| Task inputs |
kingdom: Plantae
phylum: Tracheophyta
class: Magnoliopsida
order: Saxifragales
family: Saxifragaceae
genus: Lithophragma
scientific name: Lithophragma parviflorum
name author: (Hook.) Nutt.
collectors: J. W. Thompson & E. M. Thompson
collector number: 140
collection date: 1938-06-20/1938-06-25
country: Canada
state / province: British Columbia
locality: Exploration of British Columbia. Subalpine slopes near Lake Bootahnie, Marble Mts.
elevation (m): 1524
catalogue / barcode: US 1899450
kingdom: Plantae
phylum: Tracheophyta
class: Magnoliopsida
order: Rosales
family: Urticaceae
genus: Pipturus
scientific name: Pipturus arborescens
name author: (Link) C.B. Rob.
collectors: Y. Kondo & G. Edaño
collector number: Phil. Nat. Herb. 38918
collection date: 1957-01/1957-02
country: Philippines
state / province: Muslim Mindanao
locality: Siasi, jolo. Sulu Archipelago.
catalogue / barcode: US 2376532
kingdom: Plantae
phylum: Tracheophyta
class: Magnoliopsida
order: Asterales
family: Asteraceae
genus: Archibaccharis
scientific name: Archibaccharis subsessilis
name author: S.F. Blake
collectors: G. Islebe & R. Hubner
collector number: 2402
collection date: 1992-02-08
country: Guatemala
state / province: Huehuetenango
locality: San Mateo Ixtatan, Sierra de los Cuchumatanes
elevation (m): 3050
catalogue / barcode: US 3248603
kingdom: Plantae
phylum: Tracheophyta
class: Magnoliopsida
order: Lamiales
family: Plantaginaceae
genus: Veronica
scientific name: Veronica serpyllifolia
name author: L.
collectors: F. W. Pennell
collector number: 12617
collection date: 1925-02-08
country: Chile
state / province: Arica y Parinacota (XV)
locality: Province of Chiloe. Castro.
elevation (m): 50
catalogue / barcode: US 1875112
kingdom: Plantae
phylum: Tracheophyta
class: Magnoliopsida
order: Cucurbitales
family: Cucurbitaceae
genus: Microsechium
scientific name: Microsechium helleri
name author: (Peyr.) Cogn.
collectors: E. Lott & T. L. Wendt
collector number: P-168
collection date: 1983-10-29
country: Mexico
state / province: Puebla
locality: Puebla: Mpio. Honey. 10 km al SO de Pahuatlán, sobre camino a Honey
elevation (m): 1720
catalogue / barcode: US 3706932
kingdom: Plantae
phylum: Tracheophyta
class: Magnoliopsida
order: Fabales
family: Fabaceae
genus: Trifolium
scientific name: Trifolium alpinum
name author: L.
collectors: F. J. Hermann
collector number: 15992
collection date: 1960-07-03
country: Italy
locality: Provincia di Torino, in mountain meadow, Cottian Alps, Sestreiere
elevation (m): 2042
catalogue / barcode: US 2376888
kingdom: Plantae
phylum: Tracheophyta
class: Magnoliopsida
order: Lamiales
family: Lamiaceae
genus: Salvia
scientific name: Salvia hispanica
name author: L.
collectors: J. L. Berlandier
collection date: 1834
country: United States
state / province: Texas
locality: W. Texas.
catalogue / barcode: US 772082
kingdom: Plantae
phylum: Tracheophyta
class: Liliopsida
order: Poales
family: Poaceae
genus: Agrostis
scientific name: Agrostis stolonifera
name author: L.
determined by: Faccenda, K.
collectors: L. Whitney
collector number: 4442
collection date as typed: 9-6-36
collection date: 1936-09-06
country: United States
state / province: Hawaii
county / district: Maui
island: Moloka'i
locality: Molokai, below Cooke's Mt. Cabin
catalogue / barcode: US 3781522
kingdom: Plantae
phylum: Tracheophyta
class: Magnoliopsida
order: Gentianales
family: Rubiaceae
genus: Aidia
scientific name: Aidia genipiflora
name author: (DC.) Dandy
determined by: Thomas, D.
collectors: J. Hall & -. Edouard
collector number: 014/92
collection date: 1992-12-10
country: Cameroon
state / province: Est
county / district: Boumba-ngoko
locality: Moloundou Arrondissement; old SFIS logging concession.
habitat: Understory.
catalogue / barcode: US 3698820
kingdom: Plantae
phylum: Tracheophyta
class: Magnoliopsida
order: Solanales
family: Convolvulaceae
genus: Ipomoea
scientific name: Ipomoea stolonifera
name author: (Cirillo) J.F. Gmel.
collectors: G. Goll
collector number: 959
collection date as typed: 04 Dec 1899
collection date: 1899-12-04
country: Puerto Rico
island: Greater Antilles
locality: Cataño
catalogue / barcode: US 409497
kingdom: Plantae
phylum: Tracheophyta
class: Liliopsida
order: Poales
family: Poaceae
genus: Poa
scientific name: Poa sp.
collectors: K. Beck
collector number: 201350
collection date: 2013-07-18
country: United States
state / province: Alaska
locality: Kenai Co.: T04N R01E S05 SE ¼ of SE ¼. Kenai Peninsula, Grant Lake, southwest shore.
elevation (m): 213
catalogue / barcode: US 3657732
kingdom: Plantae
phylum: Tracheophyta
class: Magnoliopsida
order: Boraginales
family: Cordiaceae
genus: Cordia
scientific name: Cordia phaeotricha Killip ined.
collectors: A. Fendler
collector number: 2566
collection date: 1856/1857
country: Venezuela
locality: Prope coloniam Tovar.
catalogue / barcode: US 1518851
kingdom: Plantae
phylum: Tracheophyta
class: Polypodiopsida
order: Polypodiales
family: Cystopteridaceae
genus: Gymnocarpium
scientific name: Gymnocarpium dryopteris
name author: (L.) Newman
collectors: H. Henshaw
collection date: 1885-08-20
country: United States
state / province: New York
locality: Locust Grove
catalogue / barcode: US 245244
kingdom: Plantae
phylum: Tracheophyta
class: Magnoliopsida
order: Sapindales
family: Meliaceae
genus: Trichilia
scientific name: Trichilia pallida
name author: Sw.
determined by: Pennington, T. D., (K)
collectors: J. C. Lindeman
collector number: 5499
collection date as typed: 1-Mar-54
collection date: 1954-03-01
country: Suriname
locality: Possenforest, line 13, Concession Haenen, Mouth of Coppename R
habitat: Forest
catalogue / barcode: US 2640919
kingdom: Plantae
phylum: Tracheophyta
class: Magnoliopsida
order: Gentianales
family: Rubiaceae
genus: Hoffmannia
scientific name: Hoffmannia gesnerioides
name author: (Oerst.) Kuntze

| Aim of the exercise |
Rewrite the stretch of the material from the line containing "catalogue / barcode: US 2376888" through the line containing "state / province: Hawaii", putting "nation" wherever "country" appears and leaving everything else unchanged. Return only those lines.

| Full output |
catalogue / barcode: US 2376888
kingdom: Plantae
phylum: Tracheophyta
class: Magnoliopsida
order: Lamiales
family: Lamiaceae
genus: Salvia
scientific name: Salvia hispanica
name author: L.
collectors: J. L. Berlandier
collection date: 1834
nation: United States
state / province: Texas
locality: W. Texas.
catalogue / barcode: US 772082
kingdom: Plantae
phylum: Tracheophyta
class: Liliopsida
order: Poales
family: Poaceae
genus: Agrostis
scientific name: Agrostis stolonifera
name author: L.
determined by: Faccenda, K.
collectors: L. Whitney
collector number: 4442
collection date as typed: 9-6-36
collection date: 1936-09-06
nation: United States
state / province: Hawaii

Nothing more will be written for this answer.